* Extrait cité
========

C’était la IVe République
La liste des ouvrages d’Arthur Conte donne le vertige. Si ce dernier-né entre normalement dans la catégorie « Histoire », il pourrait tout aussi bien figurer parmi les romans. On aimerait aussi l’entendre raconter, en bénéficiant en plus de l’accent !
Quinze années, quinze chapitres auxquels l’auteur s’est efforcé d’attribuer un titre révélateur des difficultés de l’époque (année « des grèves », année « pagaille », celle « des épuisements » précédant celle « de l’abdication ») et prétendant décrire non seulement l’itinéraire cahotant d’un régime, mais en même temps l’évolution d’une société « fille de la guerre », sortie péniblement de la noire parenthèse de l’occupation et des excès de l’épuration qui connut « des prisons plus surpeuplées que celles de 1793 ». Le pays s’achemine désormais vers l’ère de la consommation, s’équipe, s’urbanise, et la natalité bat son plein. La volonté d’exhaustivité dans la relation apparaît dès la couverture, où la 4 CV et le radieux sourire de BB voisinent avec le petit chapeau de Pinay et la moue sarcastique de PMF. À vrai dire cependant, tout ce qui concerne les découvertes scientifiques, les percées techniques, les mœurs, la mode, les arts et la vie mondaine, ainsi que la disparition de gens illustres, est bloqué en fin de chapitre à la manière d’une compilation de presse (sans oublier l’épanouissement progressif de la télévision que les curieux allaient dans ses débuts regarder au café sans pouvoir encore s’intoxiquer à domicile, et qui fut un temps le domaine chéri de Monsieur Conte).
L’essentiel réside donc dans le récit des événements politiques intérieurs, extérieurs, et aussi guerriers dans la mesure où nos armées furent perpétuellement lancées dans des combats lointains aux buts flous qui procurèrent bien des nuits blanches aux gouvernants sous l’œil indifférent de la majorité du peuple français. « Et Arthur de narrer » (pour reprendre sa tournure grammaticale favorite, poussée jusqu’à la manie) la valse des ministères qu’il connut de près, caractéristique de cette république dont l’image est pimentée par la burlesque élection présidentielle de 1953. On se délectera ici (car il n’y avait pas que Sacha Guitry à avoir de l’esprit) d’un florilège de bons mots, depuis les formules à l’emporte-pièce de Bidault et les citations abstruses de Malraux jusqu’aux sarcasmes du Général qui n’est pas du tout présenté comme un Cincinnatus poussant calmement sa charrue haut-marnaise, mais comme le foyer opiniâtre de multiples réseaux poursuivant un travail de sape ; on contemplera au hasard des pages une galerie de portraits brefs, mais ciselés, où tout serait à citer, comme ce Léon Blum « quasiment béatifié » ou le jeune Félix Gaillard « qui queuillise encore mieux que Monsieur Queuille » ; on conviendra des défauts de la dictature des partis, parmi lesquels manque pour un bon équilibre une droite traditionnelle anesthésiée par l’accusation infamante de « fascisme », tandis que les communistes s’arrogent « le monopole du patriotisme jusqu’à en devenir chauvins » et prennent « le contrôle de l’intelligentsia parisienne » ; on moquera une Assemblée qui a droit à une description désopilante dans « son Palais-Bourbon briqué de neuf ».

========

* Données à examiner
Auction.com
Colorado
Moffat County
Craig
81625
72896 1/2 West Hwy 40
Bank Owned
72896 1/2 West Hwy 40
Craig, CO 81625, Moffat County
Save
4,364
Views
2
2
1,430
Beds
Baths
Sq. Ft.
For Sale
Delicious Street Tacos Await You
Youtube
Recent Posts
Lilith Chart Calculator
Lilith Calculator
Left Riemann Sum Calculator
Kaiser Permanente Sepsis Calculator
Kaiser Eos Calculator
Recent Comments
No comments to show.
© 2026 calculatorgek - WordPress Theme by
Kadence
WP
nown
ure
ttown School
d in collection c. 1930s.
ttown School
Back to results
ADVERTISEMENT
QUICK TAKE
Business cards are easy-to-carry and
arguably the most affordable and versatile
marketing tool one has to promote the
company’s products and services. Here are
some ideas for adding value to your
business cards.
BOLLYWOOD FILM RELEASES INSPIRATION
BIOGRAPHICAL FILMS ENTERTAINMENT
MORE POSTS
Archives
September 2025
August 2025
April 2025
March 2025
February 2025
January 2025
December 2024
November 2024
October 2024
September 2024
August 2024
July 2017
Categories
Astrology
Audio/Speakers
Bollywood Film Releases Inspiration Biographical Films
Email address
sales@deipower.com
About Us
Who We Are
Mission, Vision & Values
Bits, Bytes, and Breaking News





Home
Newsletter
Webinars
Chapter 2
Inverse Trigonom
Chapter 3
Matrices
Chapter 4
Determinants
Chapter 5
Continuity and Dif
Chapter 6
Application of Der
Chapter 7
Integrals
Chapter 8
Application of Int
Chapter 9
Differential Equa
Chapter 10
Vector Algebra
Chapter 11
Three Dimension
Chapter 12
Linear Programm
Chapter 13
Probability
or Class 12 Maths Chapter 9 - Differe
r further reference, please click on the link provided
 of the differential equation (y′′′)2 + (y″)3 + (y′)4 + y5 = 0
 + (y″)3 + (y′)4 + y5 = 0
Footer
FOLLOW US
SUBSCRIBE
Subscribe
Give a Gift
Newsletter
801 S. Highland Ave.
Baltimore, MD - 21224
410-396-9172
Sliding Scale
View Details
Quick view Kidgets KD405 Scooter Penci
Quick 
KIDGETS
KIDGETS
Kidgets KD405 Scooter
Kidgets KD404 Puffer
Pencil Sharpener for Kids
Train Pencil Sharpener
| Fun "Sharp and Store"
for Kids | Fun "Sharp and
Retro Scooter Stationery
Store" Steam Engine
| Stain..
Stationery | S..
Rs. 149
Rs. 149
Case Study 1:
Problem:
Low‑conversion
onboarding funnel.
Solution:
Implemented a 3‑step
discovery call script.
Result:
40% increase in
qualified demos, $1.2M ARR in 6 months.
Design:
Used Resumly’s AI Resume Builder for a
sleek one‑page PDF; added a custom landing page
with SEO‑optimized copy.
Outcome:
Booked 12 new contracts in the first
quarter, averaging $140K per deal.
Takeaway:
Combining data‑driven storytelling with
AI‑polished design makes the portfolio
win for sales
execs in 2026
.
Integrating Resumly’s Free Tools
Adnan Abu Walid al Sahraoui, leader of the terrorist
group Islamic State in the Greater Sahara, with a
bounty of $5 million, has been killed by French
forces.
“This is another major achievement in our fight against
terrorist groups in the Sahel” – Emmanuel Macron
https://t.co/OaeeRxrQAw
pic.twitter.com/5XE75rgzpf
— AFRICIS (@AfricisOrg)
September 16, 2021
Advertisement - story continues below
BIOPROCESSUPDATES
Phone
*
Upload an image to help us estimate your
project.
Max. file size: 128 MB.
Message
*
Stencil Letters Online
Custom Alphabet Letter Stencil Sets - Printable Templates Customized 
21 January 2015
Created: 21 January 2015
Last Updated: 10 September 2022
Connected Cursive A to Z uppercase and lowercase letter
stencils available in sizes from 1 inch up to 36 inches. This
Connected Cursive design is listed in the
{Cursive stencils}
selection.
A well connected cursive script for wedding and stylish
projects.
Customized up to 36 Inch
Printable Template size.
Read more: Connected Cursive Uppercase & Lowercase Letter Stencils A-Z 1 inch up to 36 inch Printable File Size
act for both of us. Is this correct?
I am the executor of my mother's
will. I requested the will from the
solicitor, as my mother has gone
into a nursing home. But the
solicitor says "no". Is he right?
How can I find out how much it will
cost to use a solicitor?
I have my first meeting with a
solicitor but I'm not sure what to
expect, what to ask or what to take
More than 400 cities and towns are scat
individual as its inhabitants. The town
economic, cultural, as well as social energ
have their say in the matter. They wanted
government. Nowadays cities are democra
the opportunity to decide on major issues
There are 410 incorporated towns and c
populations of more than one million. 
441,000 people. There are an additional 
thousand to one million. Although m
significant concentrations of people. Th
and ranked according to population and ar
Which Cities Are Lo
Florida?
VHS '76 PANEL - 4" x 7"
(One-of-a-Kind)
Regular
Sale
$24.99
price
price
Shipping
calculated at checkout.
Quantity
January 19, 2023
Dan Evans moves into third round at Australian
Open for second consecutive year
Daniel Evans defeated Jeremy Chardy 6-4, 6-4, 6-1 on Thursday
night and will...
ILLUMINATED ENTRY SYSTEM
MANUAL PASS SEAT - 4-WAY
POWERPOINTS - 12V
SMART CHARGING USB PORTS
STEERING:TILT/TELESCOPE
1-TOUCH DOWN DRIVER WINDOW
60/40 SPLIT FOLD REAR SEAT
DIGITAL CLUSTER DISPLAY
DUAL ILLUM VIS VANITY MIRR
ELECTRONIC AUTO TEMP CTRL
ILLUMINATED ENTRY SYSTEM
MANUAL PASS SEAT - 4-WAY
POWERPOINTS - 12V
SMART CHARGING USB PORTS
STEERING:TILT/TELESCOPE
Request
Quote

========

* Consigne
Répondez brièvement à ces questions d'après l'extrait cité.
1. Combien de chapitres compte l'ouvrage d'Arthur Conte ?
2. Quelle voiture apparaît sur la couverture du livre ?
3. De quelle année date l'élection présidentielle qualifiée de burlesque ?
Les données n'ont aucun lien avec l'extrait cité.

* Réponse rédigée
1. Quinze chapitres.
2. La 4 CV.
3. 1953.